After a nearly nine-month break, my wife and I are back to practicing shodo (Japanese calligraphy). I wanted to post my writing attempts on Flickr, and found, to my surprise, that when I started doing the same thing three year ago, my first post was of exactly the same writing (the image below is from three years ago.) It reads “しゅんらいききむかう.” As with many of the sayings typically used in calligraphy, the exact translation is a bit elusive (and somewhat missing the point), but “Welcome spring” is close enough. This is kaisho – formal script.

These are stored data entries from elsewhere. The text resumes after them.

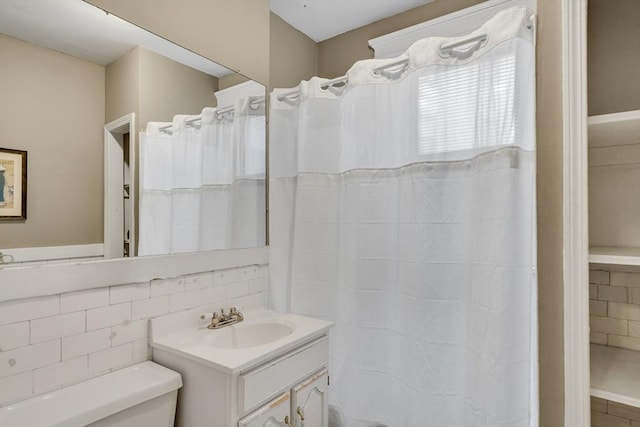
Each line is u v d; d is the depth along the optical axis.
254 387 1.16
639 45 1.22
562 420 1.09
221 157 1.67
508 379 1.27
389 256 1.74
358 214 1.75
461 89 1.50
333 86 1.92
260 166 1.88
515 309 1.29
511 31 1.33
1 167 1.02
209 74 1.63
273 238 1.94
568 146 1.06
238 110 1.77
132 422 1.07
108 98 1.27
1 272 0.99
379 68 1.73
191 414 1.20
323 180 1.89
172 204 1.45
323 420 1.49
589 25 1.30
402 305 1.66
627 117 0.99
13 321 1.01
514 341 1.28
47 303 1.07
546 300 1.13
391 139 1.72
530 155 1.32
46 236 1.10
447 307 1.55
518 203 1.30
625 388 1.01
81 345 1.14
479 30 1.44
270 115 1.97
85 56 1.21
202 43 1.61
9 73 1.05
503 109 1.34
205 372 1.16
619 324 1.28
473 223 1.44
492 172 1.36
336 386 1.85
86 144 1.21
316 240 1.90
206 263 1.56
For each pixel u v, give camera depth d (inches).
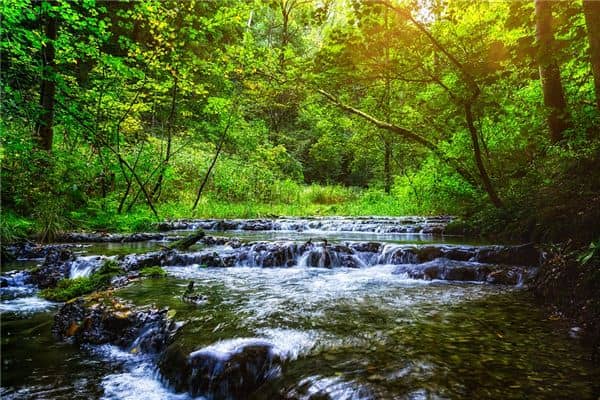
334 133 832.9
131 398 112.7
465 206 454.6
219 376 112.1
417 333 133.0
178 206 592.7
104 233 382.3
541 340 124.6
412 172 679.1
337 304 175.0
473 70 259.0
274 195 797.2
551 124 328.2
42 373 127.9
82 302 173.6
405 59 277.4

When I wrote this three years ago, it was also a re-start of our photo practice. Our daughter was just a newborn, and we would bring her to our teacher’s house. She would sleep peacefully (at least, this is how I remember it now) in her car seat, while my wife and I would write and then eat incredibly delicious dinners cooked by our sensei’s wife. Having a child with us was a major change in dynamics of our practice from the time when there were just two of us. I guess, this is just another illustration that shodo, like kendo, is a mirror of of the entire life.
Our daughter is not a little bundle laying in a car seat beside the chair anymore. She is a person, who wants to draw, and write, and play, and watch TV, and read, and eat, and drink, and talk. The change of dynamics and pace seems to be continuous. Perhaps, embracing it is the point of practice.
These days, our daughter likes to do everything together with us. I know that this will pass, as the need to assert her independence will take over, but I wonder if one day we would have a chance to write calligraphy side-by-side.